• **But de l'exercice**: Mettez à jour toutes les lignes suivantes en remplaçant « top-left » par « upper-left ». Le reste ne doit pas changer.

═════ Données de l'exercice

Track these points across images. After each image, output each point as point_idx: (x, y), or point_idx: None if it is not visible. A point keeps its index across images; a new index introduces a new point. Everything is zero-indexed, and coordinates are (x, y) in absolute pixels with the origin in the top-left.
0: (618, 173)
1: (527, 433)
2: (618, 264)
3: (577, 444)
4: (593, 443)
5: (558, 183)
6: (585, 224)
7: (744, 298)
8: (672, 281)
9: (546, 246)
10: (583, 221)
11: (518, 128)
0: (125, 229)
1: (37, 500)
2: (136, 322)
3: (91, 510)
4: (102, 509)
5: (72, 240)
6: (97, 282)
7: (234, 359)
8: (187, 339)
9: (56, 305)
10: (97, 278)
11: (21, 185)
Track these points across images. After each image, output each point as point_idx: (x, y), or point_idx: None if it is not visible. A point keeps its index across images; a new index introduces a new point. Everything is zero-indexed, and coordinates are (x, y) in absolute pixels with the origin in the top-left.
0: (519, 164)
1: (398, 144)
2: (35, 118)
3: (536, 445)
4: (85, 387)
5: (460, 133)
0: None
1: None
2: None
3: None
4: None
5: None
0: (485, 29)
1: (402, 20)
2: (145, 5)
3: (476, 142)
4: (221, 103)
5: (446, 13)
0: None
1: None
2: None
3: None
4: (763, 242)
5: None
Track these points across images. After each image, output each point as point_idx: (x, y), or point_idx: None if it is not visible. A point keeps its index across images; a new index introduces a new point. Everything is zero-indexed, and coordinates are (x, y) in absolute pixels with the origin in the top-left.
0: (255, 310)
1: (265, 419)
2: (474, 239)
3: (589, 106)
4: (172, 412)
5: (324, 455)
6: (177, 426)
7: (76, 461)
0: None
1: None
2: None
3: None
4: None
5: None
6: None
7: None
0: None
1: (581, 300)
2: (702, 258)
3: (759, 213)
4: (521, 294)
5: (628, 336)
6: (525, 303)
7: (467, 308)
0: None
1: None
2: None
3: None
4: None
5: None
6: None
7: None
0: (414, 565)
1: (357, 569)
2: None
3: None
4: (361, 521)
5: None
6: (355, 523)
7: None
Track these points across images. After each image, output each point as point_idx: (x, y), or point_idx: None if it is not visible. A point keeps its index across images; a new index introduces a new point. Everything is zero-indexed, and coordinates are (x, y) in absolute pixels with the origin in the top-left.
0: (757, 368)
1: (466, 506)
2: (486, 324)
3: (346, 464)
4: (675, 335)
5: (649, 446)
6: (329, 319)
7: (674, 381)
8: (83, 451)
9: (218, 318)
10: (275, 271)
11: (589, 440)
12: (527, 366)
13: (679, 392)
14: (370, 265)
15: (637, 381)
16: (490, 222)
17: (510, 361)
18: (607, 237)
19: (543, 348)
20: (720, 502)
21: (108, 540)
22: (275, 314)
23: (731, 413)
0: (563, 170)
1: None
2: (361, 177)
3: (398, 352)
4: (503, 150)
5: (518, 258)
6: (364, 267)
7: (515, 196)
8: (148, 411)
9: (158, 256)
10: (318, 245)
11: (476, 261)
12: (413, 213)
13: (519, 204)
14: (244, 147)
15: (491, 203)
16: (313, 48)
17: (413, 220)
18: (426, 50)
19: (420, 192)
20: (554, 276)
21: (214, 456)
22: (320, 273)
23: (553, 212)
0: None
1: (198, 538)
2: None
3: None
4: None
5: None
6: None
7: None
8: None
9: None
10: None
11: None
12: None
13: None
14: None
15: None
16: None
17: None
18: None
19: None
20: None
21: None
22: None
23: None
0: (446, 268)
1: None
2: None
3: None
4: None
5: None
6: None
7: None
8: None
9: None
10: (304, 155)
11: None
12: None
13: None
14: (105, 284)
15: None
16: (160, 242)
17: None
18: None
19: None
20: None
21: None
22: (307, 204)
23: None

══════════

• **La réponse**:
Track these points across images. After each image, output each point as point_idx: (x, y), or point_idx: None if it is not visible. A point keeps its index across images; a new index introduces a new point. Everything is zero-indexed, and coordinates are (x, y) in absolute pixels with the origin in the upper-left.
0: (618, 173)
1: (527, 433)
2: (618, 264)
3: (577, 444)
4: (593, 443)
5: (558, 183)
6: (585, 224)
7: (744, 298)
8: (672, 281)
9: (546, 246)
10: (583, 221)
11: (518, 128)
0: (125, 229)
1: (37, 500)
2: (136, 322)
3: (91, 510)
4: (102, 509)
5: (72, 240)
6: (97, 282)
7: (234, 359)
8: (187, 339)
9: (56, 305)
10: (97, 278)
11: (21, 185)
Track these points across images. After each image, output each point as point_idx: (x, y), or point_idx: None if it is not visible. A point keeps its index across images; a new index introduces a new point. Everything is zero-indexed, and coordinates are (x, y) in absolute pixels with the origin in the upper-left.
0: (519, 164)
1: (398, 144)
2: (35, 118)
3: (536, 445)
4: (85, 387)
5: (460, 133)
0: None
1: None
2: None
3: None
4: None
5: None
0: (485, 29)
1: (402, 20)
2: (145, 5)
3: (476, 142)
4: (221, 103)
5: (446, 13)
0: None
1: None
2: None
3: None
4: (763, 242)
5: None
Track these points across images. After each image, output each point as point_idx: (x, y), or point_idx: None if it is not visible. A point keeps its index across images; a new index introduces a new point. Everything is zero-indexed, and coordinates are (x, y) in absolute pixels with the origin in the upper-left.
0: (255, 310)
1: (265, 419)
2: (474, 239)
3: (589, 106)
4: (172, 412)
5: (324, 455)
6: (177, 426)
7: (76, 461)
0: None
1: None
2: None
3: None
4: None
5: None
6: None
7: None
0: None
1: (581, 300)
2: (702, 258)
3: (759, 213)
4: (521, 294)
5: (628, 336)
6: (525, 303)
7: (467, 308)
0: None
1: None
2: None
3: None
4: None
5: None
6: None
7: None
0: (414, 565)
1: (357, 569)
2: None
3: None
4: (361, 521)
5: None
6: (355, 523)
7: None
Track these points across images. After each image, output each point as point_idx: (x, y), or point_idx: None if it is not visible. A point keeps its index across images; a new index introduces a new point. Everything is zero-indexed, and coordinates are (x, y) in absolute pixels with the origin in the upper-left.
0: (757, 368)
1: (466, 506)
2: (486, 324)
3: (346, 464)
4: (675, 335)
5: (649, 446)
6: (329, 319)
7: (674, 381)
8: (83, 451)
9: (218, 318)
10: (275, 271)
11: (589, 440)
12: (527, 366)
13: (679, 392)
14: (370, 265)
15: (637, 381)
16: (490, 222)
17: (510, 361)
18: (607, 237)
19: (543, 348)
20: (720, 502)
21: (108, 540)
22: (275, 314)
23: (731, 413)
0: (563, 170)
1: None
2: (361, 177)
3: (398, 352)
4: (503, 150)
5: (518, 258)
6: (364, 267)
7: (515, 196)
8: (148, 411)
9: (158, 256)
10: (318, 245)
11: (476, 261)
12: (413, 213)
13: (519, 204)
14: (244, 147)
15: (491, 203)
16: (313, 48)
17: (413, 220)
18: (426, 50)
19: (420, 192)
20: (554, 276)
21: (214, 456)
22: (320, 273)
23: (553, 212)
0: None
1: (198, 538)
2: None
3: None
4: None
5: None
6: None
7: None
8: None
9: None
10: None
11: None
12: None
13: None
14: None
15: None
16: None
17: None
18: None
19: None
20: None
21: None
22: None
23: None
0: (446, 268)
1: None
2: None
3: None
4: None
5: None
6: None
7: None
8: None
9: None
10: (304, 155)
11: None
12: None
13: None
14: (105, 284)
15: None
16: (160, 242)
17: None
18: None
19: None
20: None
21: None
22: (307, 204)
23: None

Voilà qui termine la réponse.